L’impetuoso sviluppo demografico, il cambiamento climatico e la disoccupazione sono le principali questioni su cui si gioca il futuro dell’Africa (con un forte impatto sul resto del pianeta), oltre alla mancata industrializzazione e la corruzione endemica, che favorisce le interferenze politiche nei sistemi giudiziari e il terrorismo islamista (facendo leva sul malcontento popolare generato dalla cancrena sociale per accogliere nuovi proseliti). Un quadro generale così variegato e contradditorio divide gli «afro-ottimisti», che credono fermamente in un continente dal luminoso avvenire in quanto nuova frontiera della geopolitica e dell’economia mondiale, dagli «afro-pessimisti», che non vedono soluzioni per conflitti, epidemie e povertà.

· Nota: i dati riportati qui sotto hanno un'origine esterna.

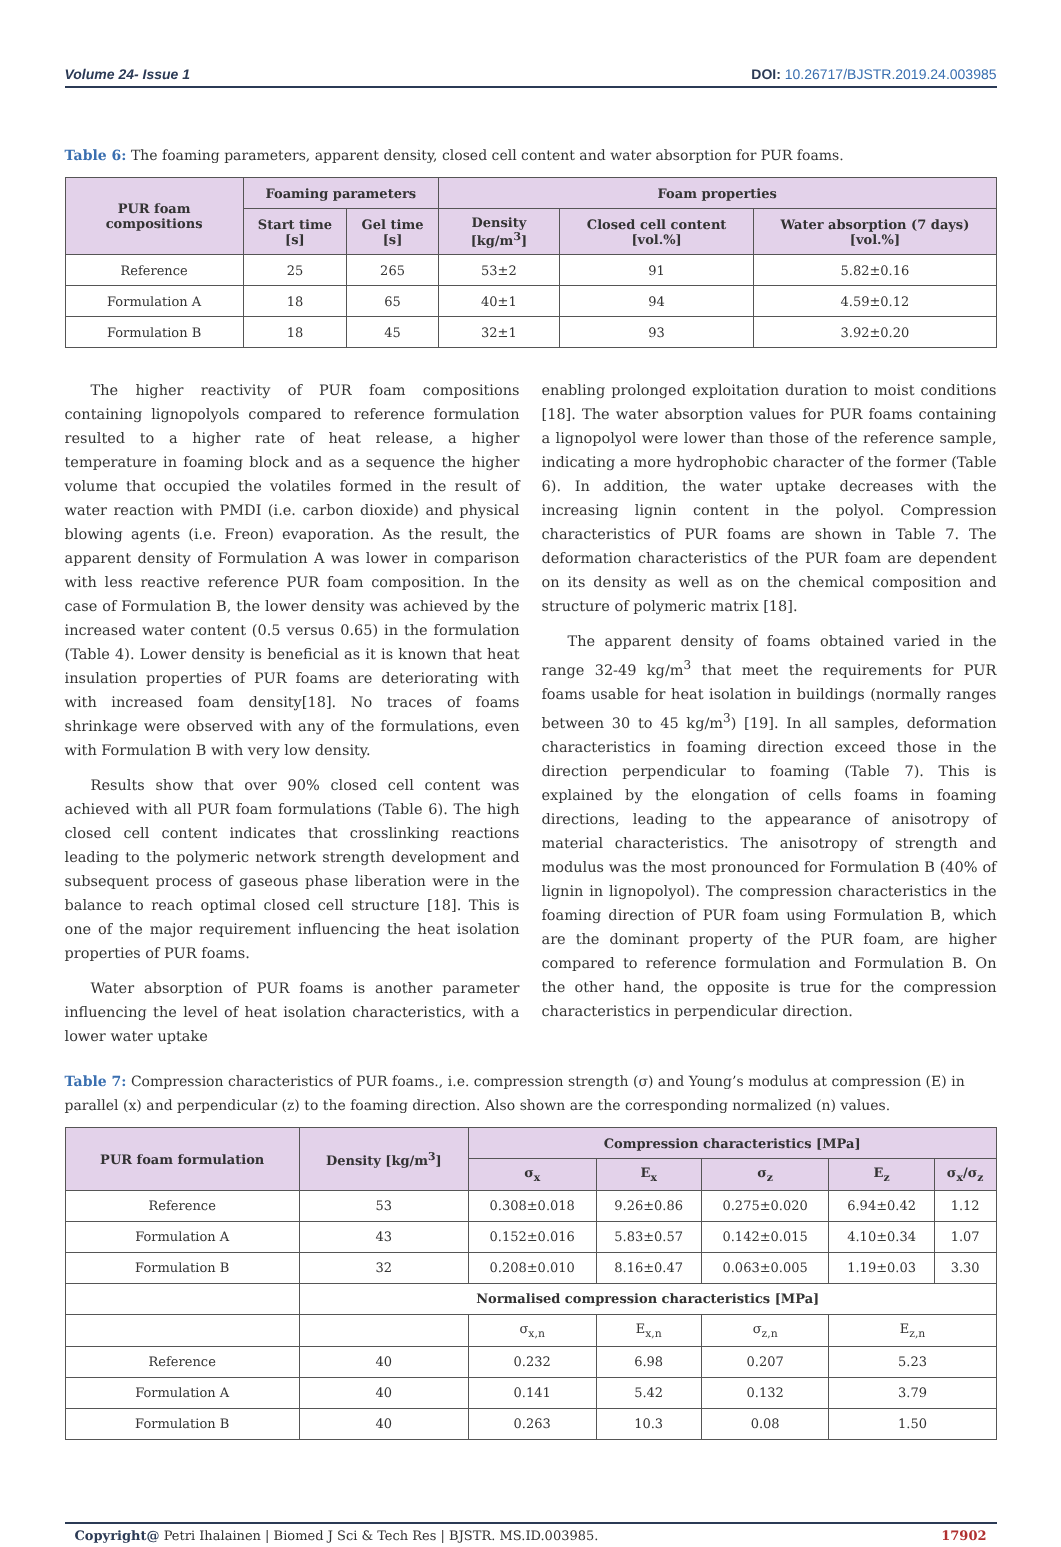Volume 24- Issue 1 DOI: 10.26717/BJSTR.2019.24.003985
Table 6: The foaming parameters, apparent density, closed cell content and water absorption for PUR foams.
| PUR foam compositions | Foaming parameters | | Foam properties | | |
| --- | --- | --- | --- | --- | --- |
| | Start time [s] | Gel time [s] | Density [kg/m<sup>3</sup>] | Closed cell content [vol.%] | Water absorption (7 days) [vol.%] |
| Reference | 25 | 265 | 53±2 | 91 | 5.82±0.16 |
| Formulation A | 18 | 65 | 40±1 | 94 | 4.59±0.12 |
| Formulation B | 18 | 45 | 32±1 | 93 | 3.92±0.20 |
The higher reactivity of PUR foam compositions containing lignopolyols compared to reference formulation resulted to a higher rate of heat release, a higher temperature in foaming block and as a sequence the higher volume that occupied the volatiles formed in the result of water reaction with PMDI (i.e. carbon dioxide) and physical blowing agents (i.e. Freon) evaporation. As the result, the apparent density of Formulation A was lower in comparison with less reactive reference PUR foam composition. In the case of Formulation B, the lower density was achieved by the increased water content (0.5 versus 0.65) in the formulation (Table 4). Lower density is beneficial as it is known that heat insulation properties of PUR foams are deteriorating with with increased foam density[18]. No traces of foams shrinkage were observed with any of the formulations, even with Formulation B with very low density.
Results show that over 90% closed cell content was achieved with all PUR foam formulations (Table 6). The high closed cell content indicates that crosslinking reactions leading to the polymeric network strength development and subsequent process of gaseous phase liberation were in the balance to reach optimal closed cell structure [18]. This is one of the major requirement influencing the heat isolation properties of PUR foams.
Water absorption of PUR foams is another parameter influencing the level of heat isolation characteristics, with a lower water uptake
enabling prolonged exploitation duration to moist conditions [18]. The water absorption values for PUR foams containing a lignopolyol were lower than those of the reference sample, indicating a more hydrophobic character of the former (Table 6). In addition, the water uptake decreases with the increasing lignin content in the polyol. Compression characteristics of PUR foams are shown in Table 7. The deformation characteristics of the PUR foam are dependent on its density as well as on the chemical composition and structure of polymeric matrix [18].
The apparent density of foams obtained varied in the range 32-49 kg/m<sup>3</sup> that meet the requirements for PUR foams usable for heat isolation in buildings (normally ranges between 30 to 45 kg/m<sup>3</sup>) [19]. In all samples, deformation characteristics in foaming direction exceed those in the direction perpendicular to foaming (Table 7). This is explained by the elongation of cells foams in foaming directions, leading to the appearance of anisotropy of material characteristics. The anisotropy of strength and modulus was the most pronounced for Formulation B (40% of lignin in lignopolyol). The compression characteristics in the foaming direction of PUR foam using Formulation B, which are the dominant property of the PUR foam, are higher compared to reference formulation and Formulation B. On the other hand, the opposite is true for the compression characteristics in perpendicular direction.
Table 7: Compression characteristics of PUR foams., i.e. compression strength (σ) and Young’s modulus at compression (E) in parallel (x) and perpendicular (z) to the foaming direction. Also shown are the corresponding normalized (n) values.
| PUR foam formulation | Density [kg/m<sup>3</sup>] | Compression characteristics [MPa] | | | | |
| --- | --- | --- | --- | --- | --- | --- |
| | | σ<sub>x</sub> | E<sub>x</sub> | σ<sub>z</sub> | E<sub>z</sub> | σ<sub>x</sub>/σ<sub>z</sub> |
| Reference | 53 | 0.308±0.018 | 9.26±0.86 | 0.275±0.020 | 6.94±0.42 | 1.12 |
| Formulation A | 43 | 0.152±0.016 | 5.83±0.57 | 0.142±0.015 | 4.10±0.34 | 1.07 |
| Formulation B | 32 | 0.208±0.010 | 8.16±0.47 | 0.063±0.005 | 1.19±0.03 | 3.30 |
| | Normalised compression characteristics [MPa] | | | | | |
| | | σ<sub>x,n</sub> | E<sub>x,n</sub> | σ<sub>z,n</sub> | E<sub>z,n</sub> | |
| Reference | 40 | 0.232 | 6.98 | 0.207 | 5.23 | |
| Formulation A | 40 | 0.141 | 5.42 | 0.132 | 3.79 | |
| Formulation B | 40 | 0.263 | 10.3 | 0.08 | 1.50 | |
Copyright@ Petri Ihalainen | Biomed J Sci & Tech Res | BJSTR. MS.ID.003985. 17902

Se già il politico e storico burkinabé Joseph Ki-Zerbo sosteneva che «non si sviluppa un Paese, ci si sviluppa da soli», particolarmente interessante risulta l’analisi sui cambiamenti in atto illustrata da Achille Mbembe, storico e filosofo camerunense, originale esegeta del post colonialismo, sull’irruzione nello spazio pubblico delle generazioni nate negli anni 90 dello scorso secolo e all’inizio degli anni 2000, cresciute durante gravi crisi economiche e in coincidenza con il risveglio tecnologico dell’Africa.
Mbembe mette in luce la grande influenza delle diaspore, l’accelerazione dei processi di creatività artistica e culturale, l’intensificarsi di mobilità e circolazione internazionale, la ricerca incessante di modelli di sviluppo alternativi ispirati alla ricchezza delle tradizioni locali, verificando quanto già più di duemila anni fa affermava Plinio il Vecchio, che dall’Africa bisogna sempre aspettarsi qualcosa di nuovo.